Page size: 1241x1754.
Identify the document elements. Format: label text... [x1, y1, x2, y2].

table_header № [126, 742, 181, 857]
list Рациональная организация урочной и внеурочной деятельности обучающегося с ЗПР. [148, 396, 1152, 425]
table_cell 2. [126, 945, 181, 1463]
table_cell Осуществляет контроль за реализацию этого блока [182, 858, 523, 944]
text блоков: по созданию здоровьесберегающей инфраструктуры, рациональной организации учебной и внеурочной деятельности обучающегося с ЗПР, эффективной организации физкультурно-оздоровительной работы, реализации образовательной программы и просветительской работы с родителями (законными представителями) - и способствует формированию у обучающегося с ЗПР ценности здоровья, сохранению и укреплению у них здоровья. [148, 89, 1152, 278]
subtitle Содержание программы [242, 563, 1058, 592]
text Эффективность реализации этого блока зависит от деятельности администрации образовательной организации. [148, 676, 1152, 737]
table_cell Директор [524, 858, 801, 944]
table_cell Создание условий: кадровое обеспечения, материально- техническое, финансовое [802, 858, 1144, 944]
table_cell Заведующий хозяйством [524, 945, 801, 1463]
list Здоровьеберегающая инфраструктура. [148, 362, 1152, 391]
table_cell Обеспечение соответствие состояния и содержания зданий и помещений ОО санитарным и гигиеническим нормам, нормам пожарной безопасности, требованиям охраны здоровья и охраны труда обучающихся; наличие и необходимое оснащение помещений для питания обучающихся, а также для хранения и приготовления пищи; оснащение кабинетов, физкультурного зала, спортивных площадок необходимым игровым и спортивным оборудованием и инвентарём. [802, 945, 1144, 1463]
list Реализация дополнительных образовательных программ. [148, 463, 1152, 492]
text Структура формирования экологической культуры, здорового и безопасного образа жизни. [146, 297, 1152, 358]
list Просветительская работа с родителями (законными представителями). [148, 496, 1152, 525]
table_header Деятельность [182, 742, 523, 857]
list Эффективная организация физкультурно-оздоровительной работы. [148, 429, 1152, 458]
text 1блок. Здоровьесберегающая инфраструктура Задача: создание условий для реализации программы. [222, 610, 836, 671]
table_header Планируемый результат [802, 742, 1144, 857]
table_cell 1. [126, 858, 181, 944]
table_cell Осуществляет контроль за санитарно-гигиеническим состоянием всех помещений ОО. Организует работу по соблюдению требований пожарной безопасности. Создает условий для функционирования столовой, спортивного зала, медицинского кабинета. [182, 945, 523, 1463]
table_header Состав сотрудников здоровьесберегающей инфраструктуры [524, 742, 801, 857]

□ □ □

» Task brief: The whole listing above needs to be written out exactly.

» Answer section:
Page size: 1241x1754.
Identify the document elements. Format: label text... [x1, y1, x2, y2].

table_header № [126, 742, 181, 857]
list Рациональная организация урочной и внеурочной деятельности обучающегося с ЗПР. [148, 396, 1152, 425]
table_cell 2. [126, 945, 181, 1463]
table_cell Осуществляет контроль за реализацию этого блока [182, 858, 523, 944]
text блоков: по созданию здоровьесберегающей инфраструктуры, рациональной организации учебной и внеурочной деятельности обучающегося с ЗПР, эффективной организации физкультурно-оздоровительной работы, реализации образовательной программы и просветительской работы с родителями (законными представителями) - и способствует формированию у обучающегося с ЗПР ценности здоровья, сохранению и укреплению у них здоровья. [148, 89, 1152, 278]
subtitle Содержание программы [242, 563, 1058, 592]
text Эффективность реализации этого блока зависит от деятельности администрации образовательной организации. [148, 676, 1152, 737]
table_cell Директор [524, 858, 801, 944]
table_cell Создание условий: кадровое обеспечения, материально- техническое, финансовое [802, 858, 1144, 944]
table_cell Заведующий хозяйством [524, 945, 801, 1463]
list Здоровьеберегающая инфраструктура. [148, 362, 1152, 391]
table_cell Обеспечение соответствие состояния и содержания зданий и помещений ОО санитарным и гигиеническим нормам, нормам пожарной безопасности, требованиям охраны здоровья и охраны труда обучающихся; наличие и необходимое оснащение помещений для питания обучающихся, а также для хранения и приготовления пищи; оснащение кабинетов, физкультурного зала, спортивных площадок необходимым игровым и спортивным оборудованием и инвентарём. [802, 945, 1144, 1463]
list Реализация дополнительных образовательных программ. [148, 463, 1152, 492]
text Структура формирования экологической культуры, здорового и безопасного образа жизни. [146, 297, 1152, 358]
list Просветительская работа с родителями (законными представителями). [148, 496, 1152, 525]
table_header Деятельность [182, 742, 523, 857]
list Эффективная организация физкультурно-оздоровительной работы. [148, 429, 1152, 458]
text 1блок. Здоровьесберегающая инфраструктура Задача: создание условий для реализации программы. [222, 610, 836, 671]
table_header Планируемый результат [802, 742, 1144, 857]
table_cell 1. [126, 858, 181, 944]
table_cell Осуществляет контроль за санитарно-гигиеническим состоянием всех помещений ОО. Организует работу по соблюдению требований пожарной безопасности. Создает условий для функционирования столовой, спортивного зала, медицинского кабинета. [182, 945, 523, 1463]
table_header Состав сотрудников здоровьесберегающей инфраструктуры [524, 742, 801, 857]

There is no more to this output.